Pushkar street art and a well posed cow
Pushkar is definately a special place and for a wonderful month while it was home I realised two things: 1. I could have stayed longer and 2. I will eventually be back. In the end I didn’t make it to Jaipur (where I was headed), instead I made a last minute decision and stayed on the train until Ajmer.
After taking a local bus for a quick 20 minutes I reached Pushkar, nothing compared to the last 32 hour train ride from Gokarna! Lucky I had good company and a good night sleep on the very adequate, well stocked with chai and other Indian culinary delights, non-a/c sleeper train (in my opinion the best travel choice).
Pushkar is located in the state of Rajasthan and a holy place; one of the five sacred pilgrimage sites for Hindus. The town of Pushkar surrounds a central lake where there are numerous ghats used for bathing (apparently 52 however I didn’t count them) and even more temples (I have heard anywhere from 500 to 2000).
Pushkar has a theological connection to Lord Shiva as the lake was believed to be formed by Shiva’s tears; mourning the death of his wife Sati. Due to the large number of temples it is almost impossible to avoid offering pooja; a ceremony held by a holy man where you (and your family) are blessed, an offering of flowers and rice placed into the lake then a red and white coloured string tied around your wrist (your Pushkar VIP band) and a donation given (used for the upkeep of the temples).
Pushkar is an animal lovers paradise. Every morning offerings of grain is given to the animals surrounding the lake and walking around it’s impossible to not encounter cows, swans, monkeys, pigeons and dogs (usually sleeping during the day after a long night of noisy territorial disputes).
Pushkar has the most beautiful scented roses my nose has ever had the pleasure of smelling and there are many people selling flowers for pooja offerings. The perfumed oils and incense sticks come highly recommended and for just a few dollars you can purchase a bottle of absolutely divine Pushkar rose perfume oil and take a piece of Pushkar home with you.
Pushkar is well known for its clothing and many foreigners visit each year to buy clothing, jewellery and other unique items to take with them to sell overseas. Even if you’re not doing business (many people start after visiting and I am no exception) Pushkar is a shoppers paradise.
I came to learn that Pushkar is a popular next stop after Gokarna and for the next few weeks I enjoyed seeing familiar faces from Kudle beach. Much time was spent exploring Pushkar and surrounding areas, learning the clothing business and some wire jewellery making, eating, drinking chai at the central square (a great place to meet people) and place to watch the festivities (every night there was different celebration).
Note: Pushkar is a holy place where alcohol and meat (including eggs) are not allowed. Of course if you look hard enough you can find them but for the most part I’m a believer in respecting my surroundings, especially when immersed in a different culture and believe it’s good to do without occasionally. Shoulders and knees should be kept covered and there are no shoes to be worn and no smoking around the lake.
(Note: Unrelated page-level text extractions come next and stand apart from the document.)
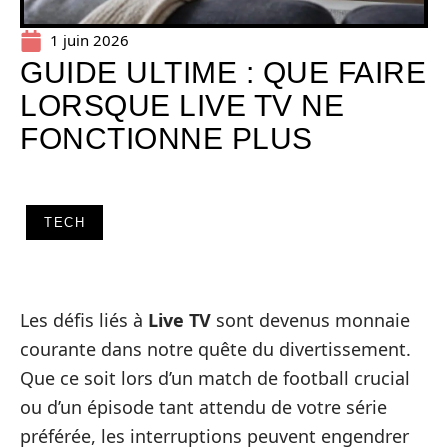
1 juin 2026
GUIDE ULTIME : QUE FAIRE
LORSQUE LIVE TV NE
FONCTIONNE PLUS
TECH
Les défis liés à
Live TV
sont devenus monnaie
courante dans notre quête du divertissement.
Que ce soit lors d’un match de football crucial
ou d’un épisode tant attendu de votre série
préférée, les interruptions peuvent engendrer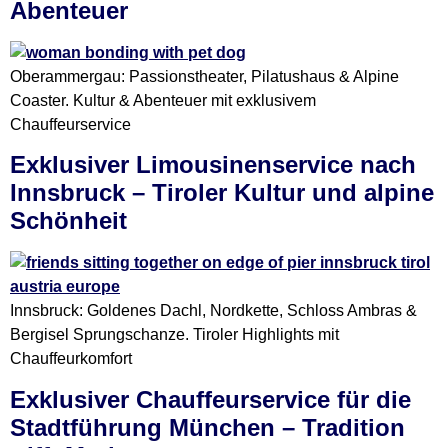
Abenteuer
Oberammergau: Passionstheater, Pilatushaus & Alpine
Coaster. Kultur & Abenteuer mit exklusivem
Chauffeurservice
Exklusiver Limousinenservice nach
Innsbruck – Tiroler Kultur und alpine
Schönheit
Innsbruck: Goldenes Dachl, Nordkette, Schloss Ambras &
Bergisel Sprungschanze. Tiroler Highlights mit
Chauffeurkomfort
Exklusiver Chauffeurservice für die
Stadtführung München – Tradition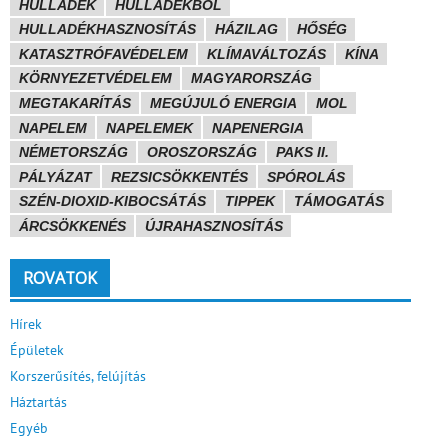
HULLADÉK
HULLADÉKBÓL
HULLADÉKHASZNOSÍTÁS
HÁZILAG
HŐSÉG
KATASZTRÓFAVÉDELEM
KLÍMAVÁLTOZÁS
KÍNA
KÖRNYEZETVÉDELEM
MAGYARORSZÁG
MEGTAKARÍTÁS
MEGÚJULÓ ENERGIA
MOL
NAPELEM
NAPELEMEK
NAPENERGIA
NÉMETORSZÁG
OROSZORSZÁG
PAKS II.
PÁLYÁZAT
REZSICSÖKKENTÉS
SPÓROLÁS
SZÉN-DIOXID-KIBOCSÁTÁS
TIPPEK
TÁMOGATÁS
ÁRCSÖKKENÉS
ÚJRAHASZNOSÍTÁS
ROVATOK
Hírek
Épületek
Korszerűsítés, felújítás
Háztartás
Egyéb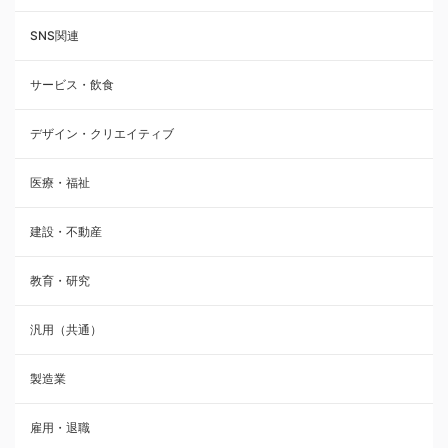
SNS関連
サービス・飲食
デザイン・クリエイティブ
医療・福祉
建設・不動産
教育・研究
汎用（共通）
製造業
雇用・退職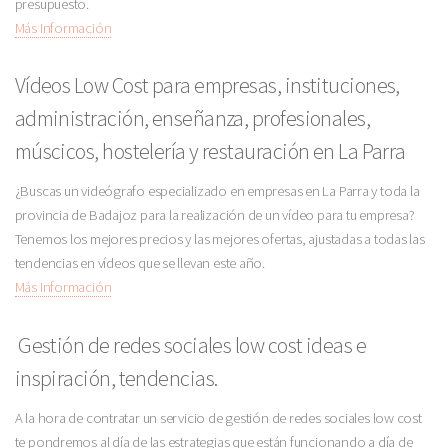
presupuesto.
Más Información
Vídeos Low Cost para empresas, instituciones,
administración, enseñanza, profesionales,
múscicos, hostelería y restauración en La Parra
¿Buscas un videógrafo especializado en empresas en La Parra y toda la
provincia de Badajoz para la realización de un vídeo para tu empresa?
Tenemos los mejores precios y las mejores ofertas, ajustadas a todas las
tendencias en vídeos que se llevan este año.
Más Información
Gestión de redes sociales low cost ideas e
inspiración, tendencias.
A la hora de contratar un servicio de gestión de redes sociales low cost
te pondremos al día de las estrategias que están funcionando a día de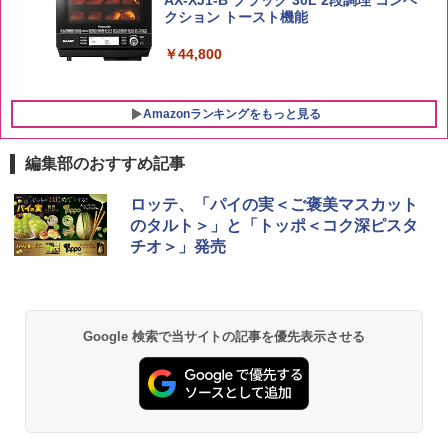
クション トースト機能
￥44,800
Amazonランキングをもっと見る
編集部のおすすめ記事
ロッテ、「パイの実＜ご褒美マスカット
のタルト＞」と「トッポ＜コク深ピスタ
チオ＞」発売
Google 検索で当サイトの記事を優先表示させる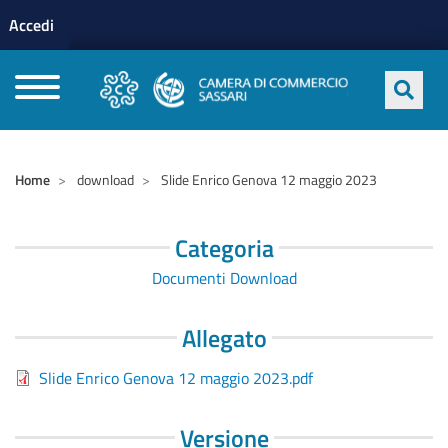
Menu profilo utente
Salta al contenuto principale
Accedi
CAMERE DI COMMERCIO D'ITALIA
Home
download
Slide Enrico Genova 12 maggio 2023
Categoria
Documenti Download
Allegato
Slide Enrico Genova 12 maggio 2023.pdf
Versione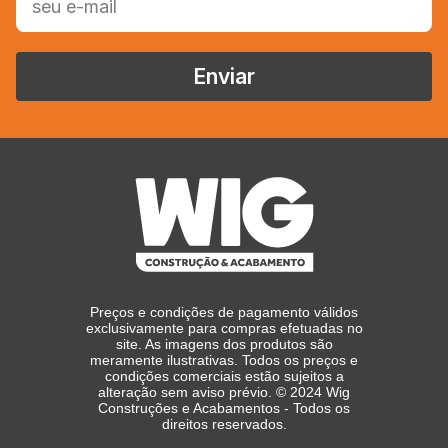
Enviar
Preços e condições de pagamento válidos
exclusivamente para compras efetuadas no
site. As imagens dos produtos são
meramente ilustrativas. Todos os preços e
condições comerciais estão sujeitos a
alteração sem aviso prévio. © 2024 Wig
Construções e Acabamentos - Todos os
direitos reservados.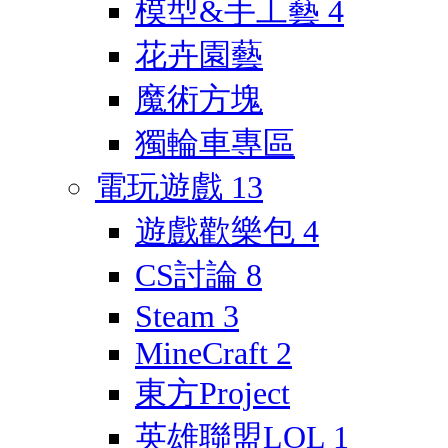
模型&手工藝
4
花卉園藝
魔術方塊
獨輪車專區
電玩遊戲
13
遊戲歡樂包
4
CS討論
8
Steam
3
MineCraft
2
東方Project
英雄聯盟LOL
1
If you are approached by a man offering you a flower it will most likely be to take part in a pooja ceremony and if you have already have and don’t want to again then you can show your wrist band.
There are many gypsy’s living around Pushkar; the women sell jewellery and do henna while the men play on home-made violin-like instruments which create an incredible sound. This is how they make their money and you will be expected to pay to listen to them play; it’s nice to experience this at least once. There are many gypsy’s outside the Sunset Café where many people gather each evening to watch the sunset and play music.